TASK OBJECTIVE: Restate the entries word for word, omitting nothing.

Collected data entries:

_____

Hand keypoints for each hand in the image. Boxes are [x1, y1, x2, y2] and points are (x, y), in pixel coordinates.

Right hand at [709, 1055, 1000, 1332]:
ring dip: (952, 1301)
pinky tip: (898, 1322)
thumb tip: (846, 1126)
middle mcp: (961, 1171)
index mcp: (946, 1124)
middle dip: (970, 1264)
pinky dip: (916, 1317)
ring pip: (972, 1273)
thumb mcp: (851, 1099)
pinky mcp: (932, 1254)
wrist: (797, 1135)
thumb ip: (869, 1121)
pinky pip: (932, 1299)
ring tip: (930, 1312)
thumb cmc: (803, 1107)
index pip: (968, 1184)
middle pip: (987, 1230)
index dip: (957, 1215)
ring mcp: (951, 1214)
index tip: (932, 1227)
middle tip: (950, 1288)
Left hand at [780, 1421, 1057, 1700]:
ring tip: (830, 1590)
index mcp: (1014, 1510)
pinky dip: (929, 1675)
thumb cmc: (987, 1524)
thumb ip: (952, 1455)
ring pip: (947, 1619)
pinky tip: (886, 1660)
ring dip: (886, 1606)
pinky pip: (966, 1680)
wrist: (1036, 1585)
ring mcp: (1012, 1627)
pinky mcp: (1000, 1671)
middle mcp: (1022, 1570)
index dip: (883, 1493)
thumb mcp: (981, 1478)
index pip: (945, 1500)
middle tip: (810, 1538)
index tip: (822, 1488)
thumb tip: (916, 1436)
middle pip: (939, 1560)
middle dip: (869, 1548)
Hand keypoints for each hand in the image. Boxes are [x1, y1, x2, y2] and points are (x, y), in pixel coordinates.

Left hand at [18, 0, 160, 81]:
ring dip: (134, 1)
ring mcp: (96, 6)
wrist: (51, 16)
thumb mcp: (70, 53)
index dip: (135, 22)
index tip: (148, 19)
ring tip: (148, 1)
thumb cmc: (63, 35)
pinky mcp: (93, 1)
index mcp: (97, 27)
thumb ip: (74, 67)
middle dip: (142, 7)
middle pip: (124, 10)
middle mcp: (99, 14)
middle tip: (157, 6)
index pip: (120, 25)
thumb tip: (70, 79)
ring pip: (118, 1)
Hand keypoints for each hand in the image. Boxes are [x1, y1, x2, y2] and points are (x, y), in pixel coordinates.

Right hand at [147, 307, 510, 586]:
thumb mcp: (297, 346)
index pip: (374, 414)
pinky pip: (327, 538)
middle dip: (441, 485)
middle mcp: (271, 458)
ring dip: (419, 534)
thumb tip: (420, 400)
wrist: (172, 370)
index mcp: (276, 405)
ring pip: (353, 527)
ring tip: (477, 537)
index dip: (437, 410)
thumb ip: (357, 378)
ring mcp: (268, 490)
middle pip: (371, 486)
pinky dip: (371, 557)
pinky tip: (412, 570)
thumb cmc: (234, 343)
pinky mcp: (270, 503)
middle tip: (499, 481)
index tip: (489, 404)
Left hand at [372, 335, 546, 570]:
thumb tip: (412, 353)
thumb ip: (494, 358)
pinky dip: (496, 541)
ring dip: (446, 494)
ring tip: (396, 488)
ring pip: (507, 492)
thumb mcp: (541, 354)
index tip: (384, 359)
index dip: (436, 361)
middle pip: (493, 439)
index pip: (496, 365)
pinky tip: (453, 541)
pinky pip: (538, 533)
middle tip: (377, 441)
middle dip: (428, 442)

_____

TASK SOLUTION:
Hand keypoints for each hand in the image. Boxes are [x1, y1, x2, y2] and points are (x, y), in pixel coordinates.

Right hand at [709, 1055, 1000, 1332]:
ring dip: (952, 1301)
pinky tip: (898, 1322)
thumb tip: (846, 1126)
middle mcp: (961, 1171)
index mcp: (946, 1124)
middle dip: (970, 1264)
pinky dip: (916, 1317)
ring pip: (972, 1273)
thumb mcp: (851, 1099)
pinky mcp: (932, 1254)
wrist: (797, 1135)
thumb ip: (869, 1121)
pinky pip: (932, 1299)
ring tip: (930, 1312)
thumb cmc: (803, 1107)
index pip: (968, 1184)
middle pip: (987, 1230)
index dip: (957, 1215)
ring mcp: (951, 1214)
index tip: (932, 1227)
middle tip: (950, 1288)
Left hand at [780, 1421, 1057, 1700]:
ring tip: (830, 1590)
index mcp: (1014, 1510)
pinky dip: (929, 1675)
thumb cmc: (987, 1524)
thumb ip: (952, 1455)
ring pip: (947, 1619)
pinky tip: (886, 1660)
ring dip: (886, 1606)
pinky pip: (966, 1680)
wrist: (1036, 1585)
ring mcp: (1012, 1627)
pinky mcp: (1000, 1671)
middle mcp: (1022, 1570)
index dip: (883, 1493)
thumb mcp: (981, 1478)
index pip: (945, 1500)
middle tip: (810, 1538)
index tip: (822, 1488)
thumb tip: (916, 1436)
middle pip: (939, 1560)
middle dip: (869, 1548)
Hand keypoints for each hand in the image. Boxes are [x1, y1, x2, y2] and points are (x, y), in pixel coordinates.

Left hand at [18, 0, 160, 81]:
ring dip: (134, 1)
ring mcp: (96, 6)
wrist: (51, 16)
thumb mcp: (70, 53)
index dip: (135, 22)
index tip: (148, 19)
ring tip: (148, 1)
thumb cmc: (63, 35)
pinky mcp: (93, 1)
index mcp: (97, 27)
thumb ip: (74, 67)
middle dip: (142, 7)
middle pip: (124, 10)
middle mcp: (99, 14)
middle tip: (157, 6)
index pip: (120, 25)
thumb tip: (70, 79)
ring pip: (118, 1)
Hand keypoints for each hand in the image. Boxes are [x1, y1, x2, y2] and points are (x, y), in pixel coordinates.

Right hand at [147, 307, 510, 586]:
thumb mcp: (297, 346)
index pip: (374, 414)
pinky pip: (327, 538)
middle dip: (441, 485)
middle mcp: (271, 458)
ring dip: (419, 534)
thumb tip: (420, 400)
wrist: (172, 370)
index mcp: (276, 405)
ring pip: (353, 527)
ring tip: (477, 537)
index dip: (437, 410)
thumb ip: (357, 378)
ring mcp: (268, 490)
middle pip: (371, 486)
pinky dip: (371, 557)
pinky tip: (412, 570)
thumb cmc: (234, 343)
pinky mcp: (270, 503)
middle tip: (499, 481)
index tip: (489, 404)
Left hand at [372, 335, 546, 570]:
thumb tip: (412, 353)
thumb ip: (494, 358)
pinky dip: (496, 541)
ring dip: (446, 494)
ring tip: (396, 488)
ring pip: (507, 492)
thumb mcp: (541, 354)
index tip: (384, 359)
index dip: (436, 361)
middle pip: (493, 439)
index pip: (496, 365)
pinky tip: (453, 541)
pinky pip: (538, 533)
middle tip: (377, 441)
middle dip: (428, 442)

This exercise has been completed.